Collection entries:
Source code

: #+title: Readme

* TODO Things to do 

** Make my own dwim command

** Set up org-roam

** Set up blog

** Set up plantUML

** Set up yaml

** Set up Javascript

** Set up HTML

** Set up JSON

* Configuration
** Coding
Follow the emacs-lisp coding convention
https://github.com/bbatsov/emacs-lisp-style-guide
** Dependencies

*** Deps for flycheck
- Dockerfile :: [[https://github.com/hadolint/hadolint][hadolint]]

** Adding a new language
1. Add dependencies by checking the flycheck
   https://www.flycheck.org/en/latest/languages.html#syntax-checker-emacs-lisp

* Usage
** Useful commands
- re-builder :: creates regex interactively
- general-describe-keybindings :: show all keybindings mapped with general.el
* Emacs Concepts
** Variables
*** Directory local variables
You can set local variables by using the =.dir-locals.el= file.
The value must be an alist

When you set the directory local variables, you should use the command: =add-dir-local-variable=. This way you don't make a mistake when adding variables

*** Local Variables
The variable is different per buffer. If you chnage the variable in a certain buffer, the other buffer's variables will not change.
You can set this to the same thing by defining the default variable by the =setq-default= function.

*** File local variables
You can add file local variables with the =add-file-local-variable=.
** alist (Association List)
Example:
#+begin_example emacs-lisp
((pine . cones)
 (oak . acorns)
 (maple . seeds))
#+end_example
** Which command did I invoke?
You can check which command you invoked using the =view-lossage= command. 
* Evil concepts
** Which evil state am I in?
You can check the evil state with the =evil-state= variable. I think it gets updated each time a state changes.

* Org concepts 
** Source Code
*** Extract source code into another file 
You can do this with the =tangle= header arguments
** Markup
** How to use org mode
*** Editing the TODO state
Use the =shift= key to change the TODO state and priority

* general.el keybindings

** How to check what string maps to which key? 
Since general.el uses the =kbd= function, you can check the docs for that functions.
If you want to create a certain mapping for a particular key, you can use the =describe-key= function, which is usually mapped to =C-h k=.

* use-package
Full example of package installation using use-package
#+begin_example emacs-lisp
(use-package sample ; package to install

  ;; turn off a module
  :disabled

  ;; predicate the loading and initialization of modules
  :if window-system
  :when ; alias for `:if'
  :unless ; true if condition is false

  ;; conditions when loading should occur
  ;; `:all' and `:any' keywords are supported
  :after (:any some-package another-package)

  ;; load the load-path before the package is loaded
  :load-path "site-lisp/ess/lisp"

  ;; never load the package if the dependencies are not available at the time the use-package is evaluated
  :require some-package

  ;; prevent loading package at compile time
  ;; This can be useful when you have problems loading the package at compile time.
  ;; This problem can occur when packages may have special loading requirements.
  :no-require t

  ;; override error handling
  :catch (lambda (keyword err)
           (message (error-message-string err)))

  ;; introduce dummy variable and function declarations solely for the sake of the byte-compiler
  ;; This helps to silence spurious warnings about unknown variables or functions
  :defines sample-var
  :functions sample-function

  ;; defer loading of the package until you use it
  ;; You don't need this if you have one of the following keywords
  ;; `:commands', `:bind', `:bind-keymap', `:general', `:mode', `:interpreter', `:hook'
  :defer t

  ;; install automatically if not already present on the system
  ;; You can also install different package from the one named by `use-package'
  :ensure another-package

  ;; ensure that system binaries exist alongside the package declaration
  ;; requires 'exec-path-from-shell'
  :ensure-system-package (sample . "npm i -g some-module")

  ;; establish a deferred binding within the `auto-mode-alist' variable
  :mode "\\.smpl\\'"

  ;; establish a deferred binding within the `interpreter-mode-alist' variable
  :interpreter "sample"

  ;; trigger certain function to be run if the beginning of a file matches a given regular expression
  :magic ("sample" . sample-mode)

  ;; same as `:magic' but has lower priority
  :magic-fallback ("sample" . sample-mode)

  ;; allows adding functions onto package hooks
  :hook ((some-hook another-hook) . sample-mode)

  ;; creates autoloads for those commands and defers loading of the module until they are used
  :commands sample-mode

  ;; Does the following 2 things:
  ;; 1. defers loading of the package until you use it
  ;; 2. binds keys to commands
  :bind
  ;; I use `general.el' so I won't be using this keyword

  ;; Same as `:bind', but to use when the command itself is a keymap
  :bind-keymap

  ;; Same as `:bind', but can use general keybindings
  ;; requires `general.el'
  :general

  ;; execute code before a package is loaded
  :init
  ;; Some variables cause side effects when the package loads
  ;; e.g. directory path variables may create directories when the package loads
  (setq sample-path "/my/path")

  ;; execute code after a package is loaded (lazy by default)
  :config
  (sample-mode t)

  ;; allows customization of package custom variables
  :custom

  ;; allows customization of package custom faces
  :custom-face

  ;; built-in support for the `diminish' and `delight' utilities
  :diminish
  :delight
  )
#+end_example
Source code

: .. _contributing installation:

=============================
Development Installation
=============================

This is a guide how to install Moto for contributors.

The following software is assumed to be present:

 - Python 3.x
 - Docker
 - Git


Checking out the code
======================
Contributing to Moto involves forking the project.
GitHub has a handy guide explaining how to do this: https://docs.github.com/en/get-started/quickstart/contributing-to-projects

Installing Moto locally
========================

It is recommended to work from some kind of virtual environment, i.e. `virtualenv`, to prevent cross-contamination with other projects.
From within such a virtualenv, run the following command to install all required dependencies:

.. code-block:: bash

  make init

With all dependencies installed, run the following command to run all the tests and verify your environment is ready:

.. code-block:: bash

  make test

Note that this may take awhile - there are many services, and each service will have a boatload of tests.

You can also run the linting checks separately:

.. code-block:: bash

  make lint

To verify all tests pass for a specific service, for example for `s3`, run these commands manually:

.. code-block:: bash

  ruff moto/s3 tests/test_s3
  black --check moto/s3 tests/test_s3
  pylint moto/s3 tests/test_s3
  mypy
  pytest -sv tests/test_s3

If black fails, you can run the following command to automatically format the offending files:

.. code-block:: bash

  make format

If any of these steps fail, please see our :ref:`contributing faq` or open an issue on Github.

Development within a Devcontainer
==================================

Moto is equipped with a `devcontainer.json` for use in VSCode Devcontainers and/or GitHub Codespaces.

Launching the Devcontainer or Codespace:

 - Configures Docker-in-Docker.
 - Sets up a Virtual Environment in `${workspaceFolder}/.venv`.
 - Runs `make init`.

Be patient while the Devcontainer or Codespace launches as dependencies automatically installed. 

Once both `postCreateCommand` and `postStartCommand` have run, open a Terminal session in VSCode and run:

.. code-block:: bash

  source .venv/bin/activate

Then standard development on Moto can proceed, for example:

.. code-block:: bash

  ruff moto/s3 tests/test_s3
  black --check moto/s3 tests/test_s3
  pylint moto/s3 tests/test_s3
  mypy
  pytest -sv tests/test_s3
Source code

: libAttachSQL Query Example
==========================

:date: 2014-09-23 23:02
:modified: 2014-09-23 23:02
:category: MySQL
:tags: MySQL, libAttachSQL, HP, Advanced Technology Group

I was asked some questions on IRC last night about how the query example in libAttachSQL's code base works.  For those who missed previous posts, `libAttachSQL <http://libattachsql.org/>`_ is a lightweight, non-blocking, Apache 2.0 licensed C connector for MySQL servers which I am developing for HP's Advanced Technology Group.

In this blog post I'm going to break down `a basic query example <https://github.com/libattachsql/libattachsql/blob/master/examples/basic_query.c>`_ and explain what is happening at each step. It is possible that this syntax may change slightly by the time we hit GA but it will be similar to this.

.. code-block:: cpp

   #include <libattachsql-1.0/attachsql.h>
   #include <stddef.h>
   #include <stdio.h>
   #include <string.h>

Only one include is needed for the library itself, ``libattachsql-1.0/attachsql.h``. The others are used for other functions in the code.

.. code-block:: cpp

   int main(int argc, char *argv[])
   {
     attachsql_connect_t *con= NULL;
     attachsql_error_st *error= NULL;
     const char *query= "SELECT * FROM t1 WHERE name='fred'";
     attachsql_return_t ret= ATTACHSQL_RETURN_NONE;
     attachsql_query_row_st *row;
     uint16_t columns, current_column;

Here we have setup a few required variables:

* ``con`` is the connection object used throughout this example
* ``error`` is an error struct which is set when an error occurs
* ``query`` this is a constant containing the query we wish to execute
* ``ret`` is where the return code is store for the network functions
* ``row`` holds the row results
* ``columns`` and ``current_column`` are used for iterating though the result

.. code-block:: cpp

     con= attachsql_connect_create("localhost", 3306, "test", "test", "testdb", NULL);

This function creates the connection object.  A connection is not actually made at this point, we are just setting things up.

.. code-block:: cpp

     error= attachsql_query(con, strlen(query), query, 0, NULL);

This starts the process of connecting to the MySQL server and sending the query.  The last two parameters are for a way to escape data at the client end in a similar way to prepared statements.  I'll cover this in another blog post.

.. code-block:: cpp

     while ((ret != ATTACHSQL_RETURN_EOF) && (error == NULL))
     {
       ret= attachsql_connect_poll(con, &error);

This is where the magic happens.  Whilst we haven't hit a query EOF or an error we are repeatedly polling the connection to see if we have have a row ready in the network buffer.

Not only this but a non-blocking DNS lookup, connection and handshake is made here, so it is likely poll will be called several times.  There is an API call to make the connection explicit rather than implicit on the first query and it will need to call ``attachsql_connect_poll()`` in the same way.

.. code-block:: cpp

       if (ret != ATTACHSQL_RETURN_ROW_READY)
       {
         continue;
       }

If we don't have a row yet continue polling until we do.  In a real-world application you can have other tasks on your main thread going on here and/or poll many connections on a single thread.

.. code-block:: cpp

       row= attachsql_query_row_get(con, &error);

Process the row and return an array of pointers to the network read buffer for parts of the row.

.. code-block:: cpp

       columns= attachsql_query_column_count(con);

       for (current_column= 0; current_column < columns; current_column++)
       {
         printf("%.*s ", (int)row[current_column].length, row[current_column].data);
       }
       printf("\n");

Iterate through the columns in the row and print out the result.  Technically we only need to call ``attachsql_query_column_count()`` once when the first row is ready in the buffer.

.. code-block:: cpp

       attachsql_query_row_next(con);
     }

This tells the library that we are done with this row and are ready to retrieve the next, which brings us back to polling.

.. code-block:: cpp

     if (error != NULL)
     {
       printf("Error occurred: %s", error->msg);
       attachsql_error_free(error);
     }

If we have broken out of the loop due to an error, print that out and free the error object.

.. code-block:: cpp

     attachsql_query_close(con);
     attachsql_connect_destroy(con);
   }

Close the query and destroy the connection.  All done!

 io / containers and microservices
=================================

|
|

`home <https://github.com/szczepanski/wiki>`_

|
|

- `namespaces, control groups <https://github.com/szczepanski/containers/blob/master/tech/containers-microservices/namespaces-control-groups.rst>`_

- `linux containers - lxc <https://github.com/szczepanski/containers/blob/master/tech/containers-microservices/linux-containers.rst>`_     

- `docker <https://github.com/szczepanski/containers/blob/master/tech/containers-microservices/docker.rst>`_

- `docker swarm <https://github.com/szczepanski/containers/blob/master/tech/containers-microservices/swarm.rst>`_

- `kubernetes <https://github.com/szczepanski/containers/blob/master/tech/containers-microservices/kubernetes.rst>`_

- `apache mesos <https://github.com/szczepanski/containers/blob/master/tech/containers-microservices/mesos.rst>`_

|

> **About this exercise**
Identify the lines of the entries containing the string "docs". Copy each such line.

> **Answer to this problem**
Since general.el uses the =kbd= function, you can check the docs for that functions.
GitHub has a handy guide explaining how to do this: https://docs.github.com/en/get-started/quickstart/contributing-to-projects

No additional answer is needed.